Pennsylvania’s Department of Environmental Protection is having a rough week. On Thursday, the Attorney General’s office showed reporters evidence of how DEP Secretary Chris Abruzzo exchanged pornographic emails with his pals on taxpayer time. And now, another state agency, the Auditor General’s office, has released a “citizens guide” to shale gas water complaints warning Pennsylvanians not to trust information on the DEP’s website.
In an audit released back in July, the Auditor General described DEP’s ineptitude when it comes to investigating and acting upon shale gas related water complaints from citizens. Sloppy record-keeping, lax oversight, and poor communication with citizens topped the list of findings. So perhaps it’s not surprising that “Shale Gas Development and Water Quality Complaints — A Citizen’s Guide” urges caution when relying on DEP for accurate information.

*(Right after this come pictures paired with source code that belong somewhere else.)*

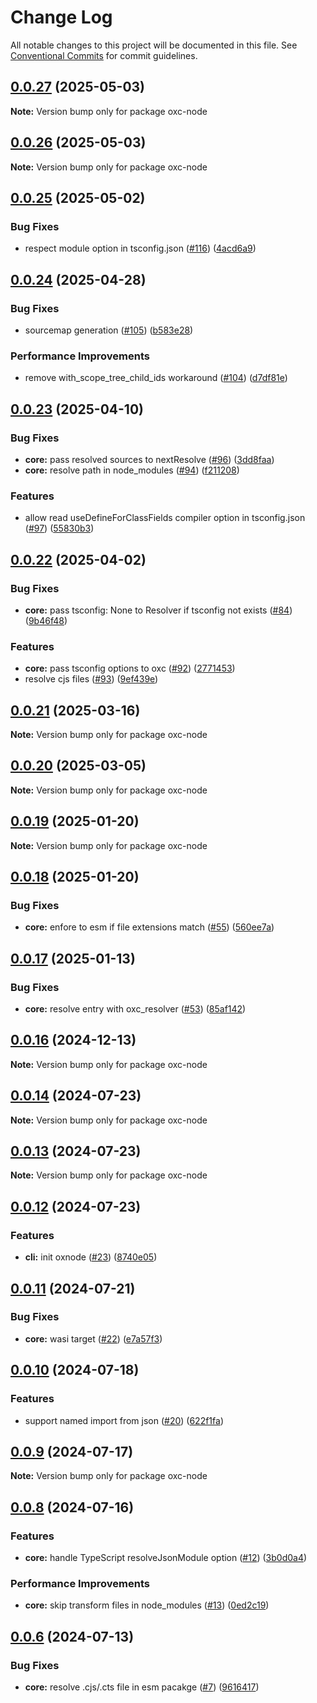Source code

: # Change Log

All notable changes to this project will be documented in this file.
See [Conventional Commits](https://conventionalcommits.org) for commit guidelines.

## [0.0.27](https://github.com/oxc-project/oxc-node/compare/v0.0.26...v0.0.27) (2025-05-03)

**Note:** Version bump only for package oxc-node

## [0.0.26](https://github.com/oxc-project/oxc-node/compare/v0.0.25...v0.0.26) (2025-05-03)

**Note:** Version bump only for package oxc-node

## [0.0.25](https://github.com/oxc-project/oxc-node/compare/v0.0.24...v0.0.25) (2025-05-02)

### Bug Fixes

- respect module option in tsconfig.json ([#116](https://github.com/oxc-project/oxc-node/issues/116)) ([4acd6a9](https://github.com/oxc-project/oxc-node/commit/4acd6a9577f1108c0dc7c371f3e3ac2b16f6b3d6))

## [0.0.24](https://github.com/oxc-project/oxc-node/compare/v0.0.23...v0.0.24) (2025-04-28)

### Bug Fixes

- sourcemap generation ([#105](https://github.com/oxc-project/oxc-node/issues/105)) ([b583e28](https://github.com/oxc-project/oxc-node/commit/b583e28af61901b8a4314644b4c0dbe217f83a6d))

### Performance Improvements

- remove with_scope_tree_child_ids workaround ([#104](https://github.com/oxc-project/oxc-node/issues/104)) ([d7df81e](https://github.com/oxc-project/oxc-node/commit/d7df81e7997bebd98f0d077f88a91390e65d1378))

## [0.0.23](https://github.com/oxc-project/oxc-node/compare/v0.0.22...v0.0.23) (2025-04-10)

### Bug Fixes

- **core:** pass resolved sources to nextResolve ([#96](https://github.com/oxc-project/oxc-node/issues/96)) ([3dd8faa](https://github.com/oxc-project/oxc-node/commit/3dd8faa8593968cf8585ec99d2f933db70419f97))
- **core:** resolve path in node_modules ([#94](https://github.com/oxc-project/oxc-node/issues/94)) ([f211208](https://github.com/oxc-project/oxc-node/commit/f2112082a18c6b07755f7f568967247ac0d57eb6))

### Features

- allow read useDefineForClassFields compiler option in tsconfig.json ([#97](https://github.com/oxc-project/oxc-node/issues/97)) ([55830b3](https://github.com/oxc-project/oxc-node/commit/55830b32bf8a9bb557ec7f0a32017c9f9a9ab1da))

## [0.0.22](https://github.com/oxc-project/oxc-node/compare/v0.0.21...v0.0.22) (2025-04-02)

### Bug Fixes

- **core:** pass tsconfig: None to Resolver if tsconfig not exists ([#84](https://github.com/oxc-project/oxc-node/issues/84)) ([9b46f48](https://github.com/oxc-project/oxc-node/commit/9b46f487e2d5775cb7b124ca1308733f720536f3))

### Features

- **core:** pass tsconfig options to oxc ([#92](https://github.com/oxc-project/oxc-node/issues/92)) ([2771453](https://github.com/oxc-project/oxc-node/commit/2771453654414ad1960f28ab89b5a90cbaf6b988))
- resolve cjs files ([#93](https://github.com/oxc-project/oxc-node/issues/93)) ([9ef439e](https://github.com/oxc-project/oxc-node/commit/9ef439e78ed11069f93629d756316ae377618e20))

## [0.0.21](https://github.com/oxc-project/oxc-node/compare/v0.0.20...v0.0.21) (2025-03-16)

**Note:** Version bump only for package oxc-node

## [0.0.20](https://github.com/oxc-project/oxc-node/compare/v0.0.19...v0.0.20) (2025-03-05)

**Note:** Version bump only for package oxc-node

## [0.0.19](https://github.com/oxc-project/oxc-node/compare/v0.0.18...v0.0.19) (2025-01-20)

**Note:** Version bump only for package oxc-node

## [0.0.18](https://github.com/oxc-project/oxc-node/compare/v0.0.17...v0.0.18) (2025-01-20)

### Bug Fixes

- **core:** enfore to esm if file extensions match ([#55](https://github.com/oxc-project/oxc-node/issues/55)) ([560ee7a](https://github.com/oxc-project/oxc-node/commit/560ee7a3e5c120a57b34fdba81e9e8f57b0826d1))

## [0.0.17](https://github.com/oxc-project/oxc-node/compare/v0.0.16...v0.0.17) (2025-01-13)

### Bug Fixes

- **core:** resolve entry with oxc_resolver ([#53](https://github.com/oxc-project/oxc-node/issues/53)) ([85af142](https://github.com/oxc-project/oxc-node/commit/85af1423129a582a72aea52de426f1f6cc5c091f))

## [0.0.16](https://github.com/oxc-project/oxc-node/compare/v0.0.15...v0.0.16) (2024-12-13)

**Note:** Version bump only for package oxc-node

## [0.0.14](https://github.com/oxc-project/oxc-node/compare/v0.0.12...v0.0.14) (2024-07-23)

**Note:** Version bump only for package oxc-node

## [0.0.13](https://github.com/oxc-project/oxc-node/compare/v0.0.12...v0.0.13) (2024-07-23)

**Note:** Version bump only for package oxc-node

## [0.0.12](https://github.com/oxc-project/oxc-node/compare/v0.0.11...v0.0.12) (2024-07-23)

### Features

- **cli:** init oxnode ([#23](https://github.com/oxc-project/oxc-node/issues/23)) ([8740e05](https://github.com/oxc-project/oxc-node/commit/8740e05a97c33b99042824b09c92390421c90c81))

## [0.0.11](https://github.com/oxc-project/oxc-node/compare/v0.0.10...v0.0.11) (2024-07-21)

### Bug Fixes

- **core:** wasi target ([#22](https://github.com/oxc-project/oxc-node/issues/22)) ([e7a57f3](https://github.com/oxc-project/oxc-node/commit/e7a57f334bce84f15b04f781b5ce7078d52a8872))

## [0.0.10](https://github.com/oxc-project/oxc-node/compare/v0.0.9...v0.0.10) (2024-07-18)

### Features

- support named import from json ([#20](https://github.com/oxc-project/oxc-node/issues/20)) ([622f1fa](https://github.com/oxc-project/oxc-node/commit/622f1fa880cd596057bf41ea44dca60951f80180))

## [0.0.9](https://github.com/Brooooooklyn/oxc-node/compare/v0.0.8...v0.0.9) (2024-07-17)

**Note:** Version bump only for package oxc-node

## [0.0.8](https://github.com/Brooooooklyn/oxc-node/compare/v0.0.7...v0.0.8) (2024-07-16)

### Features

- **core:** handle TypeScript resolveJsonModule option ([#12](https://github.com/Brooooooklyn/oxc-node/issues/12)) ([3b0d0a4](https://github.com/Brooooooklyn/oxc-node/commit/3b0d0a46072be64752b70cfaf4cfcdcab4617335))

### Performance Improvements

- **core:** skip transform files in node_modules ([#13](https://github.com/Brooooooklyn/oxc-node/issues/13)) ([0ed2c19](https://github.com/Brooooooklyn/oxc-node/commit/0ed2c1915902613968735aacc6c41a2ae7c77531))

## [0.0.6](https://github.com/Brooooooklyn/oxc-node/compare/v0.0.5...v0.0.6) (2024-07-13)

### Bug Fixes

- **core:** resolve .cjs/.cts file in esm pacakge ([#7](https://github.com/Brooooooklyn/oxc-node/issues/7)) ([9616417](https://github.com/Brooooooklyn/oxc-node/commit/9616417cb5c78ef3eae234b831c6aa425979f34b))
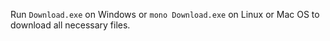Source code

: Run `Download.exe` on Windows or `mono Download.exe` on Linux or Mac OS to download all necessary files.
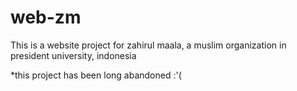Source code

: # web-zm
This is a website project for zahirul maala, a muslim organization in president university, indonesia

*this project has been long abandoned :'(
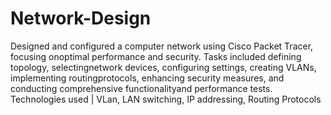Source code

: # Network-Design
Designed and configured a computer network using Cisco Packet Tracer, focusing onoptimal performance and security. Tasks included defining topology, selectingnetwork devices, configuring settings, creating VLANs, implementing routingprotocols, enhancing security measures, and conducting comprehensive functionalityand performance tests.
Technologies used | VLan, LAN switching, IP addressing, Routing Protocols
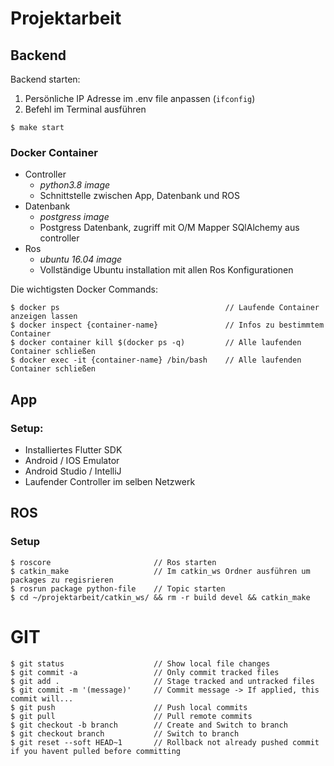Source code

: # Projektarbeit

## Backend

Backend starten:
  1. Persönliche IP Adresse im .env file anpassen (`ifconfig`)
  2. Befehl im Terminal ausführen

    $ make start

### Docker Container

- Controller
    - _python3.8 image_
    - Schnittstelle zwischen App, Datenbank und ROS
- Datenbank
    - _postgress image_
    - Postgress Datenbank, zugriff mit O/M Mapper SQlAlchemy aus controller
- Ros  
    - _ubuntu 16.04 image_ 
    - Vollständige Ubuntu installation mit allen Ros Konfigurationen


Die wichtigsten Docker Commands:

    $ docker ps                                     // Laufende Container anzeigen lassen
    $ docker inspect {container-name}               // Infos zu bestimmtem Container
    $ docker container kill $(docker ps -q)         // Alle laufenden Container schließen
    $ docker exec -it {container-name} /bin/bash    // Alle laufenden Container schließen

## App

### Setup:

- Installiertes Flutter SDK
- Android / IOS Emulator
- Android Studio / IntelliJ
- Laufender Controller im selben Netzwerk


## ROS

### Setup

    $ roscore                       // Ros starten
    $ catkin_make                   // Im catkin_ws Ordner ausführen um packages zu regisrieren
    $ rosrun package python-file    // Topic starten
    $ cd ~/projektarbeit/catkin_ws/ && rm -r build devel && catkin_make


# GIT

    $ git status                    // Show local file changes
    $ git commit -a                 // Only commit tracked files
    $ git add .                     // Stage tracked and untracked files
    $ git commit -m '(message)'     // Commit message -> If applied, this commit will...
    $ git push                      // Push local commits
    $ git pull                      // Pull remote commits
    $ git checkout -b branch        // Create and Switch to branch
    $ git checkout branch           // Switch to branch
    $ git reset --soft HEAD~1       // Rollback not already pushed commit if you havent pulled before committing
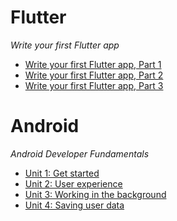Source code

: # Flutter

*Write your first Flutter app*
- [Write your first Flutter app, Part 1](./flutter/write-1st-app-1/)
- [Write your first Flutter app, Part 2](./flutter/write-1st-app-2/)
- [Write your first Flutter app, Part 3](./flutter/write-1st-app-3/)

# Android

*Android Developer Fundamentals*
- [Unit 1: Get started](./android/fundamentals2/unit1/)
- [Unit 2: User experience](./android/fundamentals2/unit2/)
- [Unit 3: Working in the background](./android/fundamentals2/unit3/)
- [Unit 4: Saving user data](./android/fundamentals2/unit4/)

“Users should exercise caution in accessing any information from DEP’s website as the information may not be accurate and may not be representative of actual conditions. DEP frequently posts data it obtains directly from operators without checking to see if the data is valid and reliable. In particular, drilling dates (or spud dates) may be inaccurate on DEP’s website. As we found in our audit work, the only way to really know when critical drilling activity occurred on a site is to conduct a file review at the applicable district oil and gas office or to speak with an operator’s representative.”
The guide advises residents to keep good records and insist on a complaint identification number when informing DEP of a suspected problem with water supplies. And it urges citizens demand a detailed, written description of the investigation. It also encourages residents to allow operators to test their water prior to any drilling activity.